◆ **Task details**
Please repeat every line below exactly, from the first to the last.

◆ **Task data**
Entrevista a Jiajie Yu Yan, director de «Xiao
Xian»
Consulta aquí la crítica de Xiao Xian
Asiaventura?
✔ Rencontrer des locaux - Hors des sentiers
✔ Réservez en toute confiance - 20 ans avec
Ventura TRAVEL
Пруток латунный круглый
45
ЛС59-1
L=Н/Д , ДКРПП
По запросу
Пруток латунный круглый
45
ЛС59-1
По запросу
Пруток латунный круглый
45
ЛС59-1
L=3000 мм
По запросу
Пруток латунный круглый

◆ **Worked solution**
Entrevista a Jiajie Yu Yan, director de «Xiao
Xian»
Consulta aquí la crítica de Xiao Xian
Asiaventura?
✔ Rencontrer des locaux - Hors des sentiers
✔ Réservez en toute confiance - 20 ans avec
Ventura TRAVEL
Пруток латунный круглый
45
ЛС59-1
L=Н/Д , ДКРПП
По запросу
Пруток латунный круглый
45
ЛС59-1
По запросу
Пруток латунный круглый
45
ЛС59-1
L=3000 мм
По запросу
Пруток латунный круглый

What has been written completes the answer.